The pristine factory and hanger-like freezers combine so that on the busiest weeks the operation employs up to 50 people and gets through 12,000 litres of milk and 4,000 litres of double cream which, with the added ingredients, churns out 55,000 litres of ice cream.

That’s delivered by a fleet of four 7.5-tonne and eight 3.5-tonne lorries which have to carefully navigate the New Forest’s roads.

Among the 34 flavours, the best-selling are vanilla and salted caramel – the latter being Christina’s favourite. New ones are investigated once a year with about 15 people weighing in on what tastes best, including employees, chefs and customers.

There’s factory capacity to double turnover to £10m, Christina says, but she’s not interested in growth for the sake of it.

“We’re happy with how we are going because we’re expanding because of our service. We’re not out there looking for huge contracts; they come to us and then we decide if we take them on. But we will not take anything on that will affect our service. We have turned down a lot of contracts.”

Export offers have also come in, including to India, but she doesn’t want to take on the complexity of shipping abroad. She recalls an order for a Muslim country which had to be ditched after the wholesaler belatedly realised rum and raisin had alcohol in it.
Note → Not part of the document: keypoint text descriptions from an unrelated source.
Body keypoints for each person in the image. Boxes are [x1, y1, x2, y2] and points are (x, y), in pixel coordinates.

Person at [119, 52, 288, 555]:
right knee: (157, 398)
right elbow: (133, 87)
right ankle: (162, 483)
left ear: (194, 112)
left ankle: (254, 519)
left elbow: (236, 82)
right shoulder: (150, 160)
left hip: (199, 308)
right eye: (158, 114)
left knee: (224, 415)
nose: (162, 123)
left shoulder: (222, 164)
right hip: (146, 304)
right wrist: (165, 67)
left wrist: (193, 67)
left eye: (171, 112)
Instead of chasing expansion, the company’s success is centred on nurturing relationships with its existing buyers, says Christina: “We know all our customers, They’re not an account number to us. We know their names.”

The twins’ different characters combine to form a good team too – Christina describes herself as the softer of the two and between them they take on the jobs that suit them best. Both look after sales, with Christina in charge of PR, and Niki purchasing, but they throw themselves into anything.
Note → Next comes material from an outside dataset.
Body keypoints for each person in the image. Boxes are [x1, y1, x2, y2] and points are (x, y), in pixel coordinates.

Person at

“We both get involved in the whole way the factory runs. If we are short I will put on my thermal suit and pick orders,” she says. “We’re just too nosy not to be involved in everything.”
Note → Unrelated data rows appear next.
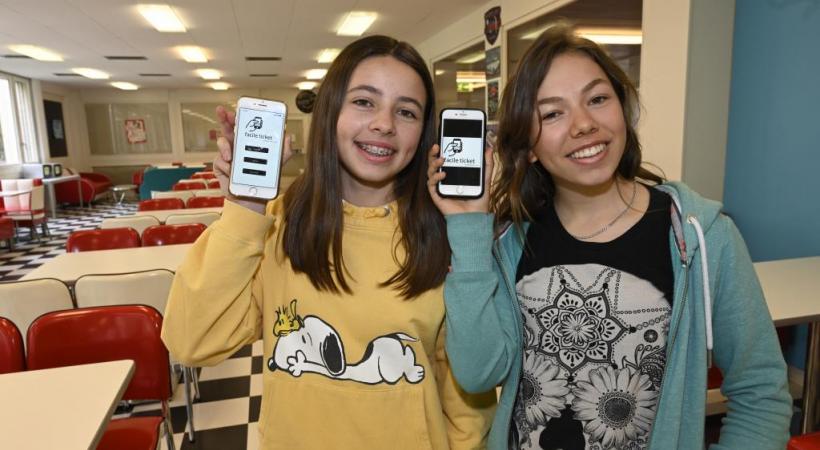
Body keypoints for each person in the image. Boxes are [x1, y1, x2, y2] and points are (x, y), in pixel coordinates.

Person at [427, 24, 791, 450]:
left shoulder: (699, 236)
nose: (583, 124)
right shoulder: (511, 243)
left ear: (624, 109)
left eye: (597, 99)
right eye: (552, 113)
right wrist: (469, 228)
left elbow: (760, 391)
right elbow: (478, 372)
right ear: (527, 145)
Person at [162, 35, 495, 449]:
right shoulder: (275, 225)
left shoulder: (446, 234)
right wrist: (244, 206)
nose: (384, 124)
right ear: (330, 111)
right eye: (364, 102)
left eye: (406, 111)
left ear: (423, 132)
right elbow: (193, 341)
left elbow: (466, 392)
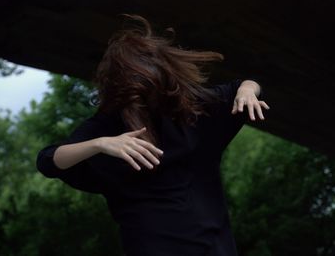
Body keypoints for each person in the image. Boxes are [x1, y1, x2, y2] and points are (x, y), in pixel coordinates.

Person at [36, 14, 270, 256]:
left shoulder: (190, 112)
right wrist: (99, 144)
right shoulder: (109, 125)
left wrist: (247, 91)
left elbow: (244, 84)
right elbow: (48, 160)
As women in what Christina describes as still a “male dominated” industry, they have faced attitudes – and sometimes rudeness – that she thinks men in their position wouldn’t have to put up with to keep the orders coming in.

But she embraces it: “Me and Niki, because we have each other, we’re stronger and we even play on that. There’s nice customers and nasty customers but we deal with that.

“We like being women in a man’s industry; it’s the challenge. We get on with men so if someone approaches me and they are quite demanding my way is befriending them, have a joke and see how far I can wind them up. Niki does not have the tolerance I have got and she’s a bit more short-tempered with them.”

That willingness to fight is what has helped the company become one of the few major brands to emerge from the New Forest, she says. Support from local authority planners has been inconsistent, she feels – an application to build a factory at Gordleton was rejected by the district council in 2008.

Although there is help for start-ups, larger firms don’t get the development flexibility they need, she thinks: “If this place went up in flames we could not start again, we could not start a factory. It took 10 years to get this site and build it.”

The constantly changing flow of regulations is another challenge, which she’s unsure will improve by leaving the EU. In fact, she says, since the referendum there have been “astronomical increases” in the price of raw ingredients which have shot up by as much as three times and forced the business into a 2% price rise.

In her teens, Christina left the firm for a while to become a legal secretary. But despite advancing up the career ladder she says the office politics were too fraught and she returned to New Forest Ice Cream at 19 to work in the office.

Would she like her children to follow the family business? “It would be lovely for them to continue with it but I would want them to look at what I did when I went out and did my own thing and then say they wanted to come on board.”

It certainly wouldn’t be for the faint-hearted. The harsh chill in the hanger-like freezer room, which leaves ice crystals on the eyebrows of the suited-up workers, doesn’t bother Christina as she gamely poses without a jacket for photos among the tubs of ice cream.

As she says: “Me and my sister grew into the company. We were young when mum and dad did it. We were the New Forest Ice Cream twins.”